[Python-ideas] Fix default encodings on Windows

Mon Aug 15 14:26:34 EDT 2016

On 15Aug2016 0954, Random832 wrote:
> On Mon, Aug 15, 2016, at 12:35, Steve Dower wrote:
>> I'm still not sure we're talking about the same thing right now.
>>
>> For `open(path_as_bytes).read()`, are we talking about the way
>> path_as_bytes is passed to the file system? Or the codec used to decide
>> the returned string?
>
> We are talking about the way path_as_bytes is passed to the filesystem,
> and in particular what encoding path_as_bytes is *actually* in, when it
> was obtained from a file or other stream opened in binary mode.

Okay good, we are talking about the same thing.

Passing path_as_bytes in that location has been deprecated since 3.3, so 
we are well within our rights (and probably overdue) to make it a 
TypeError in 3.6. While it's obviously an invalid assumption, for the 
purposes of changing the language we can assume that no existing code is 
passing bytes into any functions where it has been deprecated.

As far as I'm concerned, there are currently no filesystem APIs on 
Windows that accept paths as bytes.

Given that, I'm proposing adding support for using byte strings encoded 
with UTF-8 in file system functions on Windows. This allows Python users 
to omit switching code like:

if os.name == 'nt':
     f = os.stat(os.listdir('.')[-1])
else:
     f = os.stat(os.listdir(b'.')[-1])

Or simply using the bytes variant unconditionally because they heard it 
was faster (sacrificing cross-platform correctness, since it may not 
correctly round-trip on Windows).

My proposal is to remove all use of the *A APIs and only use the *W 
APIs. That completely removes the (already deprecated) use of bytes as 
paths. I then propose to change the (unused on Windows)

INFORMATION PROVIDED ->
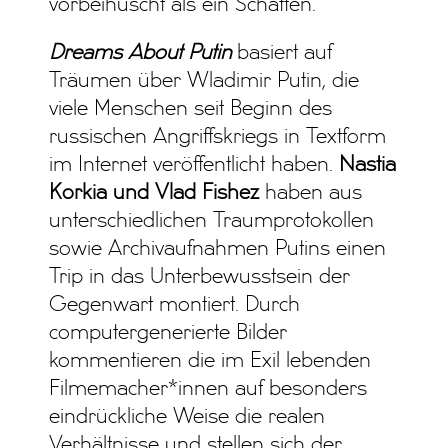
vorbeihuscht als ein Schatten.
Dreams About Putin
basiert auf
Träumen über Wladimir Putin, die
viele Menschen seit Beginn des
russischen Angriffskriegs in Textform
im Internet veröffentlicht haben.
Nastia
Korkia und Vlad Fishez
haben aus
unterschiedlichen Traumprotokollen
sowie Archivaufnahmen Putins einen
Trip in das Unterbewusstsein der
Gegenwart montiert. Durch
computergenerierte Bilder
kommentieren die im Exil lebenden
Filmemacher*innen auf besonders
eindrückliche Weise die realen
Verhältnisse und stellen sich der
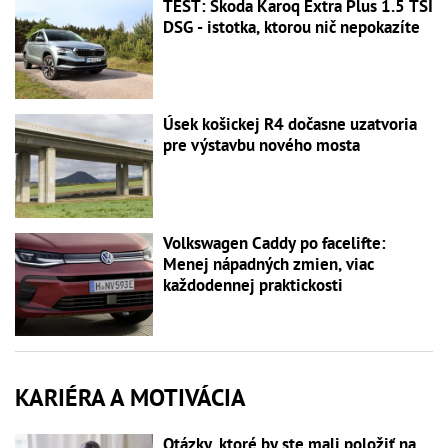
TEST: Škoda Karoq Extra Plus 1.5 TSI
DSG - istotka, ktorou nič nepokazíte
Úsek košickej R4 dočasne uzatvoria
pre výstavbu nového mosta
Volkswagen Caddy po facelifte:
Menej nápadných zmien, viac
každodennej praktickosti
KARIÉRA A MOTIVÁCIA
Otázky, ktoré by ste mali položiť na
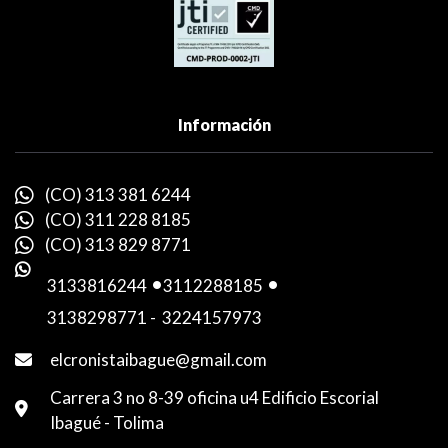
Información
(CO) 313 381 6244
(CO) 311 228 8185
(CO) 313 829 8771
3133816244
-
3112288185
-
3138298771
-
3224157973
elcronistaibague@gmail.com
Carrera 3 no 8-39 oficina u4 Edificio Escorial
Ibagué - Tolima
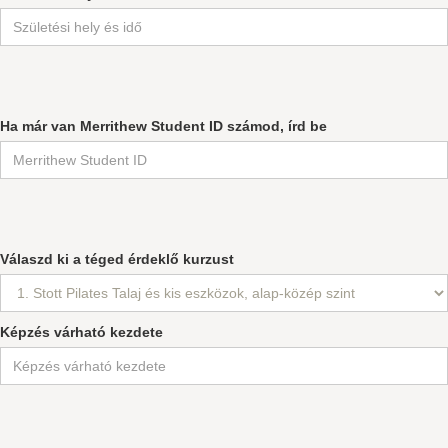
Ha már van Merrithew Student ID számod, írd be
Válaszd ki a téged érdeklő kurzust
Képzés várható kezdete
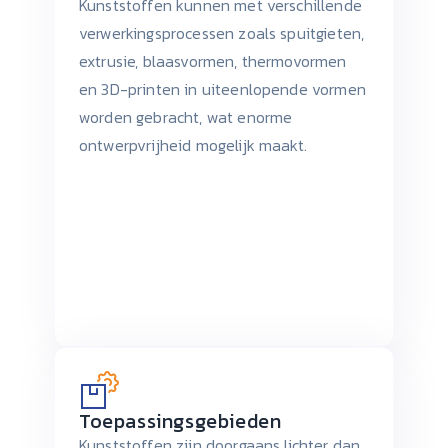
Kunststoffen kunnen met verschillende
verwerkingsprocessen zoals spuitgieten,
extrusie, blaasvormen, thermovormen
en 3D-printen in uiteenlopende vormen
worden gebracht, wat enorme
ontwerpvrijheid mogelijk maakt.
Toepassingsgebieden
Kunststoffen zijn doorgaans lichter dan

TASK OBJECTIVE ->
Continue the post on fixing default encodings on Windows from where it stops.

SOLVED EXERCISE ->
sys.getfsdefaultencoding() to 'utf-8' and handle bytes being passed into 
filesystem functions by transcoding into UTF-16 and calling the *W APIs.

This completely removes the active codepage from the chain, allows paths 
returned from the filesystem to correctly roundtrip via bytes in Python, 
and allows those bytes paths to be manipulated at '\' characters. 
(Frankly I don't mind what encoding we use, and I'd be quite happy to 
force bytes paths to be UTF-16-LE encoded, which would also round-trip 
invalid surrogate pairs. But that would prevent basic manipulation which 
seems to be a higher priority.)

This does not allow you to take bytes from an arbitrary source and 
assume that they are correctly encoded for the file system. Python 3.3, 
3.4 and 3.5 have been warning that doing that is deprecated and the path 
needs to be decoded to a known encoding first. At this stage, it's time 
for us to either make byte paths an error, or to specify a suitable 
encoding that can correctly round-trip paths.

If this does not answer the question, I'm going to need the question to 
be explained more clearly for me.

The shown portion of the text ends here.